There has also been a dramatic rise in one-person households with more than 500,000 created in the decade covered by the census. In sharp contrast, the number of households with married or civilly partnered couples dropped by more than 150,000 to 7.5 million.

In terms of regional differences, the percentage of married people fell by between 4 and 6% in Wales and all England regions except London, where it dropped by 2%. In inner London less than a third of people were married.

Despite the growing social trend towards cohabitation rather than marriage, the current laws do not offer these couples the same protection as married couples upon separation. Resolution, which represents 6,500 family law professionals in England and Wales, have repeated their call for changes to the law so that unmarried couples do not suffer unnecessarily should they separate.
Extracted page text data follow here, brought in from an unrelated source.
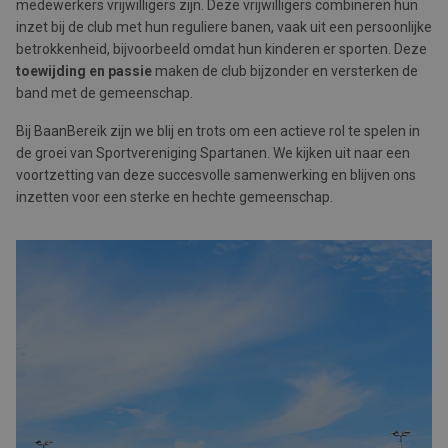
medewerkers vrijwilligers zijn. Deze vrijwilligers combineren hun
inzet bij de club met hun reguliere banen, vaak uit een persoonlijke
betrokkenheid, bijvoorbeeld omdat hun kinderen er sporten. Deze
toewijding en passie
maken de club bijzonder en versterken de
band met de gemeenschap.
Bij BaanBereik zijn we blij en trots om een actieve rol te spelen in
de groei van Sportvereniging Spartanen. We kijken uit naar een
voortzetting van deze succesvolle samenwerking en blijven ons
inzetten voor een sterke en hechte gemeenschap.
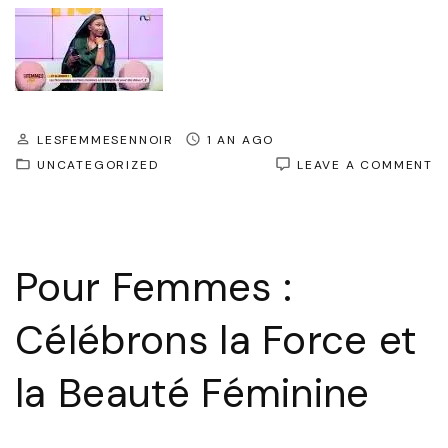
LESFEMMESENNOIR
1 AN AGO
O
UNCATEGORIZED
LEAVE A COMMENT
P
F
:
C
L
Pour Femmes :
F
E
L
Célébrons la Force et
B
F
la Beauté Féminine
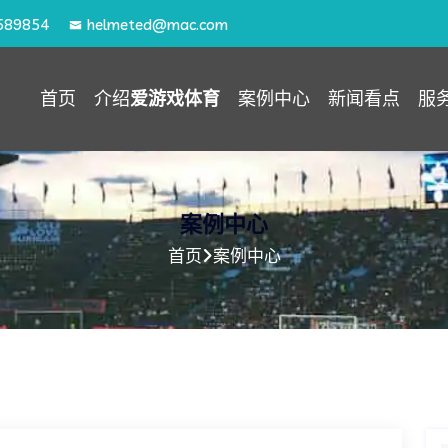
589854
helmeted@mac.com
首页
介绍
爱游戏体育
案例中心
新闻看点
服
案例中心
首页
案例中心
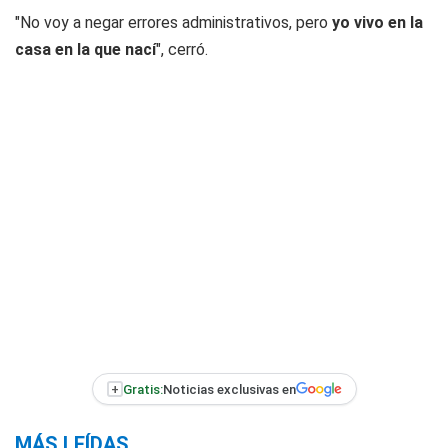
"No voy a negar errores administrativos, pero
yo vivo en la
casa en la que nací
", cerró.
+
Gratis:
Noticias exclusivas en
MÁS LEÍDAS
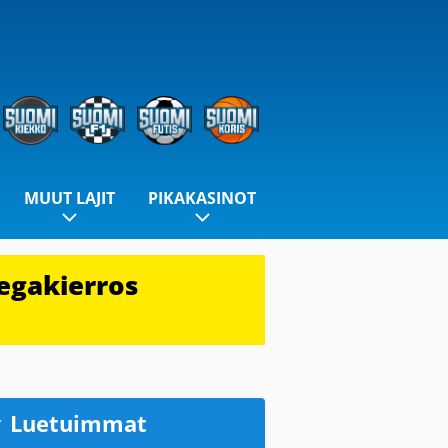
MUUT LAJIT
PIKAKASINOT
egakierros
Luetuimmat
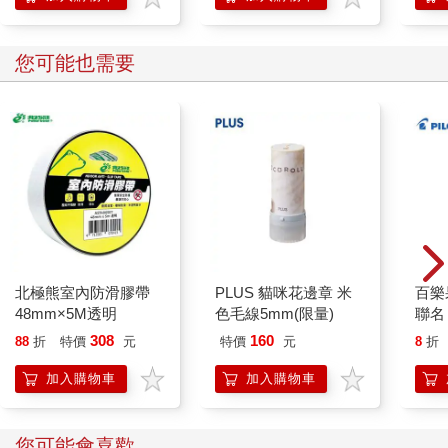
您可能也需要
北極熊室內防滑膠帶
PLUS 貓咪花邊章 米
百樂果
48mm×5M透明
色毛線5mm(限量)
聯名
308
160
88
折
特價
元
特價
元
8
折
加入購物車
加入購物車
您可能會喜歡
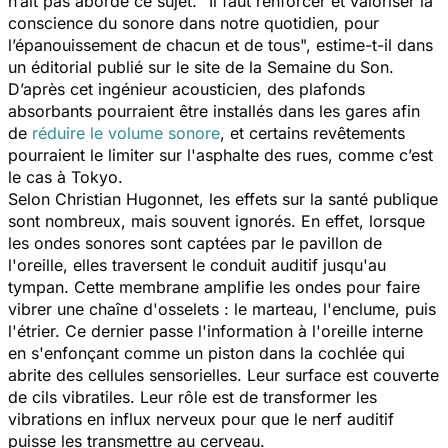
n’ait pas abordé ce sujet. "
Il faut
renforcer et valoriser la
conscience du sonore dans notre quotidien, pour
l’épanouissement de chacun et de tous
", estime-t-il dans
un éditorial publié sur le site de la Semaine du Son.
D’après cet ingénieur acousticien, des plafonds
absorbants pourraient être installés dans les gares afin
de
réduire le volume sonore
, et certains revêtements
pourraient le limiter sur l'asphalte des rues, comme c’est
le cas à Tokyo.
Selon Christian Hugonnet, les effets sur la santé publique
sont nombreux, mais souvent ignorés. En effet, lorsque
les ondes sonores sont captées par le pavillon de
l'oreille, elles traversent le conduit auditif jusqu'au
tympan. Cette membrane amplifie les ondes pour faire
vibrer une chaîne d'osselets : le marteau, l'enclume, puis
l'étrier. Ce dernier passe l'information à l'oreille interne
en s'enfonçant comme un piston dans la cochlée qui
abrite des cellules sensorielles. Leur surface est couverte
de cils vibratiles. Leur rôle est de transformer les
vibrations en influx nerveux pour que le nerf auditif
puisse les transmettre au cerveau.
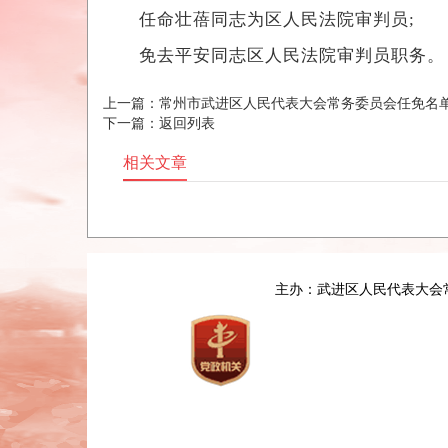
任命壮蓓同志为区人民法院审判员;
免去平安同志区人民法院审判员职务。
上一篇：
常州市武进区人民代表大会常务委员会任免名
下一篇：
返回列表
相关文章
主办：武进区人民代表大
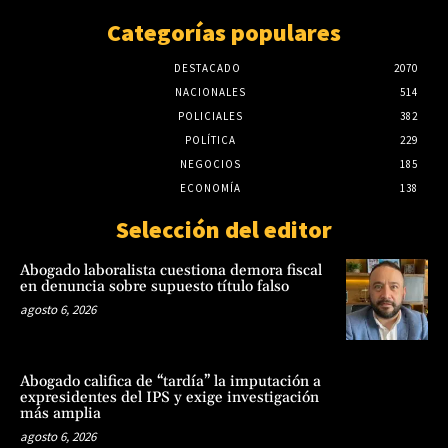
Categorías populares
DESTACADO
2070
NACIONALES
514
POLICIALES
382
POLÍTICA
229
NEGOCIOS
185
ECONOMÍA
138
Selección del editor
Abogado laboralista cuestiona demora fiscal
en denuncia sobre supuesto título falso
agosto 6, 2026
Abogado califica de “tardía” la imputación a
expresidentes del IPS y exige investigación
más amplia
agosto 6, 2026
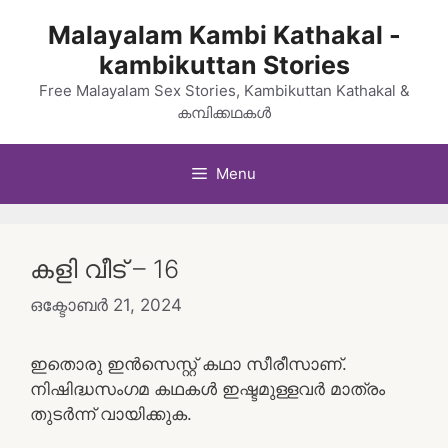
Skip
Malayalam Kambi Kathakal -
to
kambikuttan Stories
content
Free Malayalam Sex Stories, Kambikuttan Kathakal &
കമ്പിക്കഥകൾ
Menu
കളി വീട് – 16
ഒക്ടോബർ 21, 2024
ഇതൊരു ഇൻസെസ്റ്റ് കഥാ സീരീസാണ്.
നിഷിദ്ധസംഗമ കഥകൾ ഇഷ്ടമുള്ളവർ മാത്രം
തുടർന്ന് വായിക്കുക.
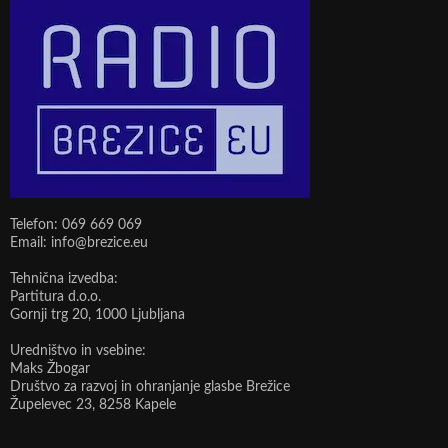
Telefon: 069 669 069
Email: info@brezice.eu
Tehnična izvedba:
Partitura d.o.o.
Gornji trg 20, 1000 Ljubljana
Uredništvo in vsebine:
Maks Žbogar
Društvo za razvoj in ohranjanje glasbe Brežice
Župelevec 23, 8258 Kapele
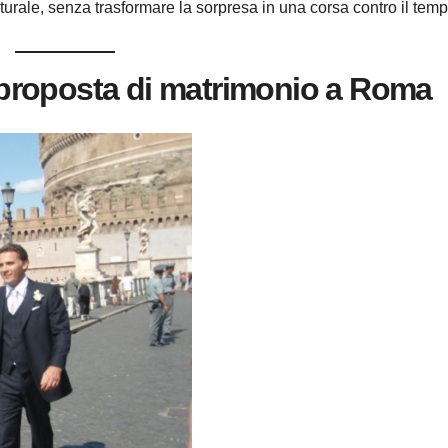
turale, senza trasformare la sorpresa in una corsa contro il temp
proposta di matrimonio a Roma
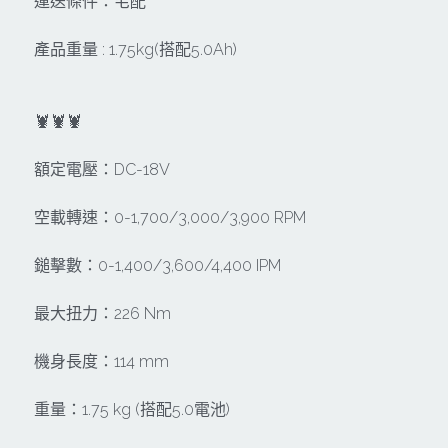
其它工具
運送條件：宅配
鑽頭類
KUMAS 工具
產品重量 : 1.75kg(搭配5.0Ah)
板手及夾頭類
電錶類
木工刀系列
🦞🦞🦞
木工刀系列
額定電壓：DC-18V
鑽頭類
空載轉速：0-1,700/3,000/3,900 RPM
鋸片類
鎚擊數：0-1,400/3,600/4,400 IPM
電瓶充電器
最大扭力：226 Nm
延長線、電線、電焊線
機身長度：114 mm
中亞焊條產品
重量：1.75 kg (搭配5.0電池)
空、油壓系列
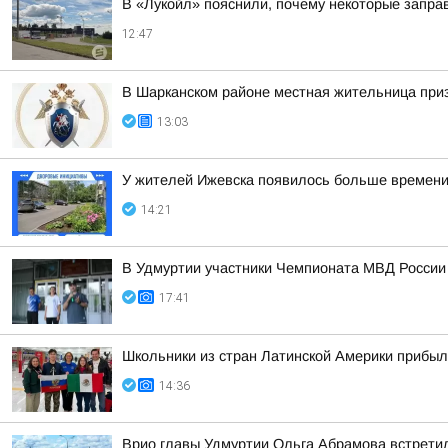
В «Лукойл» пояснили, почему некоторые запра
12:47
В Шарканском районе местная жительница приз
13:03
У жителей Ижевска появилось больше времени,
14:21
В Удмуртии участники Чемпионата МВД России
17:41
Школьники из стран Латинской Америки прибыл
14:36
Врио главы Удмуртии Ольга Абрамова встрети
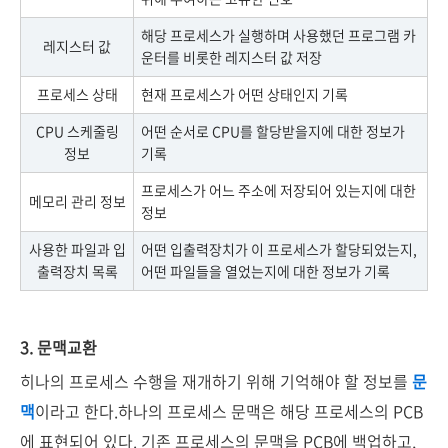
해당 프로세스가 실행하며 사용했던 프로그램 카
레지스터 값
운터를 비롯한 레지스터 값 저장
프로세스 상태
현재 프로세스가 어떤 상태인지 기록
CPU 스케줄링
어떤 순서로 CPU를 할당받을지에 대한 정보가
정보
기록
프로세스가 어느 주소에 저장되어 있는지에 대한
메모리 관리 정보
정보
사용한 파일과 입
어떤 입출력장치가 이 프로세스가 할당되었는지,
출력장치 목록
어떤 파일들을 열었는지에 대한 정보가 기록
3. 문맥교환
히나의 프로세스 수행을 재개하기 위해 기억해야 할 정보를
문
맥
이라고 한다.하나의 프로세스 문맥은 해당 프로세스의 PCB
에 표현되어 있다. 기존 프로세스의 문맥을 PCB에 백업하고,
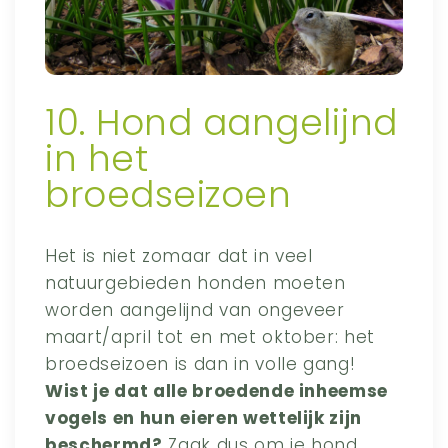
10. Hond aangelijnd
in het
broedseizoen
Het is niet zomaar dat in veel
natuurgebieden honden moeten
worden aangelijnd van ongeveer
maart/april tot en met oktober: het
broedseizoen is dan in volle gang!
Wist je dat alle broedende inheemse
vogels en hun eieren wettelijk zijn
beschermd?
Zaak dus om je hond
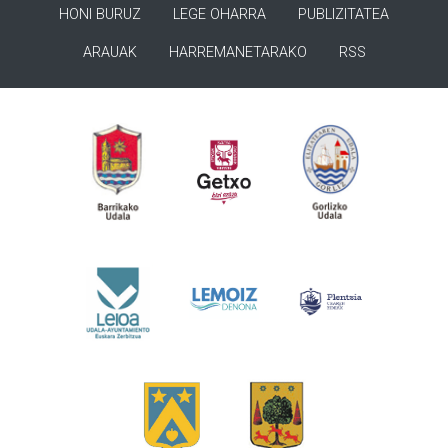
HONI BURUZ
LEGE OHARRA
PUBLIZITATEA
ARAUAK
HARREMANETARAKO
RSS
Earlier this year, Baroness Hale, spoke of the disparity between Scottish and English law on cohabitation, in a Supreme Court ruling on Gow v Grant. She highlighted the protection offered to cohabiting couples north of the border, stating “English and Welsh cohabitants and children deserve no less.”

Steve Kirwan, Chair of Resolution’s Cohabitation Committee said:

“The current situation for people who live together in Englandand Wales, more often than not, creates injustice and hardship. Regardless of your views on marriage, our current law fails to reflect the way people are choosing to live their lives. Sadly, children, who were not party to their parents’decision not to marry, can often be affected.

“Despite the “common law” marriage myth, it is possible to live together with someone for decades and even to have children together, and then simply walk away without taking any responsibility for a former partner’s welfare. That is simply wrong.”

Resolution is urging the government to revisit this matter, so that couples in England and Wales can receive similar legal protection to couples inScotland.

Under the current law there are various measures that cohabitants can take to protect their legal position but forward planning is required:

  • Buying a home – get legal advice. You may need a declaration of trust.
  • Renting a home – consider putting both names on the tenancy. If only one is named that person can evict the other if you split up.
  • Draw up a living together agreement - this forms a record of what each party is contributing to the household. If you have it drawn up by a solicitor and independently witnessed it will be legally binding if it produces a fair outcome and neither party was under pressure to sign.  
  • Make a will
  • Children – fathers should take advice on parental responsibility if their name is not on the birth certificate.